Poland hopes to benefit from prospective shale gas output and may pass laws similar to those that helped Norway build its sovereign wealth fund, Economy Minister Waldemar Pawlak said.

“In Norway oil and gas deposits allowed it to create funds that accumulate money for the future,” Pawlak told a news conference today. “We will also need this type of solution.”

Norway, a nation of 4.9 million people, generates money for its $570 billion sovereign wealth fund from taxes on oil and gas, ownership of petroleum fields and dividends from its 67 percent stake in Statoil ASA, the country’s largest energy company.

Poland has awarded 87 licenses to companies including Exxon Mobil Corp. (XOM), Chevron Corp. (CVX) and Talisman Energy Inc. (TLM) to explore for gas trapped in shale rocks. The country’s recoverable reserves of shale gas may amount to 5.2 trillion cubic meters, enough to supply more than 300 years of domestic consumption, according to the U.S. Energy Information Administration. The companies have so far drilled fewer than 10 exploratory wells of the required 124, and they plan to conduct commercial tests later this year.

Pawlak said commercial output of shale gas should precede passage of any laws aimed at helping Poland reap greater benefits from the resource.

“Gas should start flowing before we prepare new regulations for commercial output,” he said.

■ Data supplied ■
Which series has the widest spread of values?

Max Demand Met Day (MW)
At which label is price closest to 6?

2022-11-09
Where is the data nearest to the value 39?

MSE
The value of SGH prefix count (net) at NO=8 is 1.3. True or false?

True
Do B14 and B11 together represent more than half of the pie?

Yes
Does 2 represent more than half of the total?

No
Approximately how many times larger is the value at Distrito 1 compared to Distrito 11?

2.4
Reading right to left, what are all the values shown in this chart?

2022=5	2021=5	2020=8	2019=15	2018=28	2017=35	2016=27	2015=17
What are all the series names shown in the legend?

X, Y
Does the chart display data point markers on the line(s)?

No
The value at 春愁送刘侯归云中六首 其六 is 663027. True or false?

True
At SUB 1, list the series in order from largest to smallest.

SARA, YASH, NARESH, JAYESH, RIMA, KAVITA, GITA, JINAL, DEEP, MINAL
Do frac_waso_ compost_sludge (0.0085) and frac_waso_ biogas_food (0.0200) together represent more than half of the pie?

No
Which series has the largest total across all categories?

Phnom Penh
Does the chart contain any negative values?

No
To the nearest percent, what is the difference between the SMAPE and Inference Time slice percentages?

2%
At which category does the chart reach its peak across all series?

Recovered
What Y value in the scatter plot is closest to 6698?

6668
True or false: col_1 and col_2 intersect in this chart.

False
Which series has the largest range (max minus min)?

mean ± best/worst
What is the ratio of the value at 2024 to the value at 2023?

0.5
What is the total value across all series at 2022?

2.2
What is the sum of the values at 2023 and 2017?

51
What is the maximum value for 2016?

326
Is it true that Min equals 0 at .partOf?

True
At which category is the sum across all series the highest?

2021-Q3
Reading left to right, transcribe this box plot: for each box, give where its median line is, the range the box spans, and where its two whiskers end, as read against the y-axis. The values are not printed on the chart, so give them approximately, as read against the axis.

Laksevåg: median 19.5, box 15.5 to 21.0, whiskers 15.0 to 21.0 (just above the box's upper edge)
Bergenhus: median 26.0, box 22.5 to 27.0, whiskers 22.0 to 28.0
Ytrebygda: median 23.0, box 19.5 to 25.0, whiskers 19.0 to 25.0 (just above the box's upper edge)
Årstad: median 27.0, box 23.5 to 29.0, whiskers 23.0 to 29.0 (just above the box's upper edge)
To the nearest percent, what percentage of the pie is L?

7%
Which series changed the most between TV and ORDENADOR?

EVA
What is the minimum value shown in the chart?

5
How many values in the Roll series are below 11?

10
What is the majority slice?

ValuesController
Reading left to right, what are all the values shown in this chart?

■ Requirement A ■
In the Poland shale gas article, how large is Norway's stake in Statoil ASA?
■ Requirement B ■
Name each company that the Poland shale gas article lists among those Poland awarded exploration licenses.
■ Requirement C ■
Write out the passage of the Poland shale gas article between "Poland has awarded" and "later this year.", inclusive.

■ Expected answer A ■
67 percent

■ Expected answer B ■
Exxon Mobil Corp., Chevron Corp., Talisman Energy Inc.

■ Expected answer C ■
Poland has awarded 87 licenses to companies including Exxon Mobil Corp. (XOM), Chevron Corp. (CVX) and Talisman Energy Inc. (TLM) to explore for gas trapped in shale rocks. The country’s recoverable reserves of shale gas may amount to 5.2 trillion cubic meters, enough to supply more than 300 years of domestic consumption, according to the U.S. Energy Information Administration. The companies have so far drilled fewer than 10 exploratory wells of the required 124, and they plan to conduct commercial tests later this year.